The Genuine Article

A Michigan-based trio crafts honest homages to Dutch artisanship.

You could be fooled into thinking of Pieter Van Tuyl, a furniture company that launched last May, as something of an inside joke. For one, its presumably Netherlandish designer, Pieter Van Tuyl, doesn’t exist. And being based in Grand Rapids, Michigan—which, granted, has a sizable population claiming Low Countries descent—it’s not even Dutch. At a time when assorted frauds and fictional identities have permeated the zeitgeist, and given the cachet heaped on design from Holland these days, the name Pieter Van Tuyl has the whiff of a joshing polemic: Would you take us more seriously if you thought we were Dutch?

You could think all this, but you’d be wrong. “We’re more earnest than ironic,” says Tod Babick, the company’s Vermont-born design director. “If anything, we’re honoring the legacy of Dutch artisan practices.”

Founded by Babick, Gary Petertyl, and John Van Zee—all homegrown Americans—Pieter Van Tuyl makes poetic, of-the-moment furniture informed by old-fashioned notions of sustainability, nature, and craftsmanship. Handmade in Michigan, whose dying crafts industries the company hopes to ­support, the debut collection spans from a wool-felt rug embellished with hand-cut embroidered ­blossoms to a bench of sustainably harvested walnut and reclaimed white oak, its carved backrest textured with graphic beeswax flowers. As for the pseudonym, Pieter Van Tuyl is the original de­rivation of Petertyl’s surname—chosen because “it means ‘the stonecutter from the village of Tuyl,’” Babick explains, “which for us alludes to making things in a genuine way.”

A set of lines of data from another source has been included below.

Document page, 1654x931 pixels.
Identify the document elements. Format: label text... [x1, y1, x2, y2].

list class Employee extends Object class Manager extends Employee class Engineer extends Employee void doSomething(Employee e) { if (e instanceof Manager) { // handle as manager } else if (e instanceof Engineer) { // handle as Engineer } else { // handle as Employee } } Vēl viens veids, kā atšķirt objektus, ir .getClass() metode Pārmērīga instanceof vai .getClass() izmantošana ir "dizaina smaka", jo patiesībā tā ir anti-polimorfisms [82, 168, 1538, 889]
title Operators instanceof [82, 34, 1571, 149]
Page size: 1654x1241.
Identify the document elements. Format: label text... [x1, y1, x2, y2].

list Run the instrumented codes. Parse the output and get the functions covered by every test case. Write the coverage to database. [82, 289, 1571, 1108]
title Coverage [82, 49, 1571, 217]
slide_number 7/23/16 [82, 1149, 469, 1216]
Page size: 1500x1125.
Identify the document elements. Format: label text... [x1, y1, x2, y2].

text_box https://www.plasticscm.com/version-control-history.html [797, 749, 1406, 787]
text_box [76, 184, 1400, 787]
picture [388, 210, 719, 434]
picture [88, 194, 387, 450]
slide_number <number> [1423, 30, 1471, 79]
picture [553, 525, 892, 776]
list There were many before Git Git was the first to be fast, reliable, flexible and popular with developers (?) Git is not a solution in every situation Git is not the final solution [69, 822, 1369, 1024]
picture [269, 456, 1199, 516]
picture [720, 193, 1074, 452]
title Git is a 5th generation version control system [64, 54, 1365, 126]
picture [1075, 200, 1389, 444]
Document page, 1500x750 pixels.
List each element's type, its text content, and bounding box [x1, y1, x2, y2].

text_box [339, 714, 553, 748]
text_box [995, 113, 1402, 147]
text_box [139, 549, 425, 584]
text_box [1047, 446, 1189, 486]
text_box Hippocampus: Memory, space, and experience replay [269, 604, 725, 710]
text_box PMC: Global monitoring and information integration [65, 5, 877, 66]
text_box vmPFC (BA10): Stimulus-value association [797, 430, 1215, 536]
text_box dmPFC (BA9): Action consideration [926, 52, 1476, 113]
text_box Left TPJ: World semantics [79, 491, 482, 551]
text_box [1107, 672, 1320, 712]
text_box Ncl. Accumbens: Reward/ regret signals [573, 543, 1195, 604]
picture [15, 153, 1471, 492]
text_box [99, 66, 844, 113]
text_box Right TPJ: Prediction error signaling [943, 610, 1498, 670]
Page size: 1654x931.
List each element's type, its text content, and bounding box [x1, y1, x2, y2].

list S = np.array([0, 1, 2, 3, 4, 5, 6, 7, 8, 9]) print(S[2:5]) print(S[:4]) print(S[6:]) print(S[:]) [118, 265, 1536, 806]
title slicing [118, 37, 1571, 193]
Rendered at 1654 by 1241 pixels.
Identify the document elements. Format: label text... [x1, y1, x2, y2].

Babick, a craftsman and Rhode Island School of Design graduate, met Petertyl, who oversees marketing, when both were consulting for Izzydesign. (Van Zee runs the business and production side.) Aim­ing to reconnect humans with nature, the furniture is infused with metaphor, whether through the tree branch framing the collection’s mirror and chalkboard or the slate tabletop carved with a pod-shaped channel, its seedlike divots seeming to sprout the legs. Natural life cycles are referenced throughout the line—“trees bearing flowers and fruit that produce seeds that grow trees,” Babick says. And since this is the com­pany’s inaugural collection, the pieces are for the foyer—or, as Babick puts it, “entryways.”

Indeed, with their conceptual bent and neoRomantic rigor, Pieter Van Tuyl’s offerings might even look a little like contemporary Dutch design. But given the company’s own discrete narrative, the comparison has its limits. “Remember,” Babick says, “it’s a different kind of Dutch person in western Michigan than there is doing design in the Netherlands.”